Jorge Ruas has recently published a study on exercise and depression in the scientific journal Cell.

- What we have found is that if you exercise you reduce the levels of the “bad” kynurenines (molecules involved in many processes in the body, most notably brain function and psychiatric disease) in your brain and you can reduce the incidence of diseases such as depression. This happens because trained muscle will remove kynurenine from circulation. But we also found that kynurenines play important roles in regulating how tissues use energy - which of course is important in diabetes.
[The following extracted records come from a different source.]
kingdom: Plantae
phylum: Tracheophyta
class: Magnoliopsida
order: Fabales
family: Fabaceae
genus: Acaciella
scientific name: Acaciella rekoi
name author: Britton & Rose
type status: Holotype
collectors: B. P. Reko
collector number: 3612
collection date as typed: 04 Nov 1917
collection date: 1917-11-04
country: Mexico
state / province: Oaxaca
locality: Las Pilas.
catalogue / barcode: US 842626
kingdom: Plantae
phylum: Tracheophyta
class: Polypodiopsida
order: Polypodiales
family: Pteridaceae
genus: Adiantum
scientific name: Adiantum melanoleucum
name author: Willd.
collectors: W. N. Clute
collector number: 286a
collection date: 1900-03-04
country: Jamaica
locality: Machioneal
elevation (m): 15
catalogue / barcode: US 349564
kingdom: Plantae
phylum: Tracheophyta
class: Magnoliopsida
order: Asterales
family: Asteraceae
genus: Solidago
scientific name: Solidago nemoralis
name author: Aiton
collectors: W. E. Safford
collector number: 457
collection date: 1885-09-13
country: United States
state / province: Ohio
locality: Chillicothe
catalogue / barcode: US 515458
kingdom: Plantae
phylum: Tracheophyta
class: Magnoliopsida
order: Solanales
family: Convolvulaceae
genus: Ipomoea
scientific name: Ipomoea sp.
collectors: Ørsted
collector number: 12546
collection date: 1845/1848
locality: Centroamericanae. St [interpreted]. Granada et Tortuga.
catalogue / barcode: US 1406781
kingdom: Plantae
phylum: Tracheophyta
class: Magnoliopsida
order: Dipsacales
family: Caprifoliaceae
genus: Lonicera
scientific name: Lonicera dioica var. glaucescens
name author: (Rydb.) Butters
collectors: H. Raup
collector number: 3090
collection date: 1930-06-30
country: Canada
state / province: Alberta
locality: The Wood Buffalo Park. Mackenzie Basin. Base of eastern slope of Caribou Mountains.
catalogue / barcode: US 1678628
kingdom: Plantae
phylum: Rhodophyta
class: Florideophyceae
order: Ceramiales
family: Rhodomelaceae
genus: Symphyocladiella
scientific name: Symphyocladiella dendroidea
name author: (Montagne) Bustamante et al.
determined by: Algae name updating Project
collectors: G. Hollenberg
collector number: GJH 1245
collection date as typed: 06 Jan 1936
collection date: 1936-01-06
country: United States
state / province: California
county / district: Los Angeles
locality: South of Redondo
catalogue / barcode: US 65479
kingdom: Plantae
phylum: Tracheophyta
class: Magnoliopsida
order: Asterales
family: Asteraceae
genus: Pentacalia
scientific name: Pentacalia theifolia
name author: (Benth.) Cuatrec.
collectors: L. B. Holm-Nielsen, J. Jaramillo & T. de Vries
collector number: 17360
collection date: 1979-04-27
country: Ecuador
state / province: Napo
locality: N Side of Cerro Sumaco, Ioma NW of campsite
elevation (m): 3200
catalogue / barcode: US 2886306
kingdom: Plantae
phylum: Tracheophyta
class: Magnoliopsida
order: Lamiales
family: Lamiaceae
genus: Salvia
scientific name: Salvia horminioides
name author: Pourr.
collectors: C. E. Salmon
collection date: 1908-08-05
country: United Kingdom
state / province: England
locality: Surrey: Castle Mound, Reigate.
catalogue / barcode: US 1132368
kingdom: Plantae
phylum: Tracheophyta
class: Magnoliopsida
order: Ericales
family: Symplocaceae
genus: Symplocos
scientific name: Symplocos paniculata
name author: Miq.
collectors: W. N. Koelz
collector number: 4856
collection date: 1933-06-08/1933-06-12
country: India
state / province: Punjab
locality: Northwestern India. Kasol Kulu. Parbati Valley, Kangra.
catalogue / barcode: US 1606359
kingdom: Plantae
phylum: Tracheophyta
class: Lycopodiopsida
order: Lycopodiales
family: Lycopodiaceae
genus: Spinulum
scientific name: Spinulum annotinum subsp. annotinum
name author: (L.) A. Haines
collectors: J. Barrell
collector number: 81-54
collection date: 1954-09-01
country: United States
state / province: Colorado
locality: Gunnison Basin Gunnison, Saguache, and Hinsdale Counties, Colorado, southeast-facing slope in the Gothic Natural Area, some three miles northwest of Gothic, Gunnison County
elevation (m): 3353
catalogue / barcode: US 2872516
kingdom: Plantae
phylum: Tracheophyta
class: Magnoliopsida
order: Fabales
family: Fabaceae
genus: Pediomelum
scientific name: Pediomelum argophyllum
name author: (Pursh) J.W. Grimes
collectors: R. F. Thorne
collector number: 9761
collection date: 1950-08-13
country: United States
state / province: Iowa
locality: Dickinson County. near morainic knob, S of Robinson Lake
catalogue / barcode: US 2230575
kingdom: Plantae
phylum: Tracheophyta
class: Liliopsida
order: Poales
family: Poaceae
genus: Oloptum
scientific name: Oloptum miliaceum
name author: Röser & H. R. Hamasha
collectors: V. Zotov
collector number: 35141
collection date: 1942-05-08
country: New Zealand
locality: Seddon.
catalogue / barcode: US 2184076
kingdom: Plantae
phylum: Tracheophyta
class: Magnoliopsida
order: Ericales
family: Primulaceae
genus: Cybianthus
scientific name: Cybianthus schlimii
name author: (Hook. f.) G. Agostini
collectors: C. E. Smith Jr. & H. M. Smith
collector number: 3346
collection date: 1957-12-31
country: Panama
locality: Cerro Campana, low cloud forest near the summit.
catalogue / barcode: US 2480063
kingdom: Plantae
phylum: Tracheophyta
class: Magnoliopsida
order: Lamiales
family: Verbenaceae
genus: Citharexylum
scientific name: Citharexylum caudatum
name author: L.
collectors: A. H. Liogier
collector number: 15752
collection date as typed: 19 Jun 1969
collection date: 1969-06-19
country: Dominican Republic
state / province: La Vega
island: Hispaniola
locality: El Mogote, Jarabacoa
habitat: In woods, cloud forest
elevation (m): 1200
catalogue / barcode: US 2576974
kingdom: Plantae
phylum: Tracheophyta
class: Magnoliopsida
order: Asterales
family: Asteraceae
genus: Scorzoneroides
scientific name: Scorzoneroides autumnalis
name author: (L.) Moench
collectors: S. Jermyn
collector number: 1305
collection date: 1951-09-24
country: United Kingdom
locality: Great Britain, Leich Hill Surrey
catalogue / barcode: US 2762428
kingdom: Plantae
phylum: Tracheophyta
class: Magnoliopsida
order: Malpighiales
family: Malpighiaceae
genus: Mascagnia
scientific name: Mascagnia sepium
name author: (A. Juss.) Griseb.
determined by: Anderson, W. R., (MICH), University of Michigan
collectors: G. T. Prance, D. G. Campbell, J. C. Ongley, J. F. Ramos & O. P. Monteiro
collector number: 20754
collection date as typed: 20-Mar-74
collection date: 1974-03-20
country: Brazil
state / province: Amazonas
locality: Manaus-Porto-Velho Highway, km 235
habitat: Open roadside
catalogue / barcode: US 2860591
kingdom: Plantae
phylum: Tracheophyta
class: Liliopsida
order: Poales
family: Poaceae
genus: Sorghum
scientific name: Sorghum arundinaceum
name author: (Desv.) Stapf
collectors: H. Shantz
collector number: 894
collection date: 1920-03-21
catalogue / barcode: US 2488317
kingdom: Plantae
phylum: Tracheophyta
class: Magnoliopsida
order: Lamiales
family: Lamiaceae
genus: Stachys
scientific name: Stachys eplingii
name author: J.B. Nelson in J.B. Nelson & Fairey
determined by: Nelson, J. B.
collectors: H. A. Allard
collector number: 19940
Interestingly, the two aspects are very connected because diabetic patients have a higher incidence of co-morbidities such as depression when compared to other chronic diseases.

The prize of SEK 100 000, awarded annually to a researcher active in any of the Nordic countries Denmark, Finland, Iceland, Norway and Sweden for “scientific excellence that will benefit patients suffering from diabetes”, was instigated by the Diabetes Programme at Lund University (DPLU) in 2004. The announcement of the recipient is made in December every year and the prize ceremony will take place in conjunction with the Diabetes Research Day held at Lund University, Clinical Research Centre in Malmö on February 13, 2018.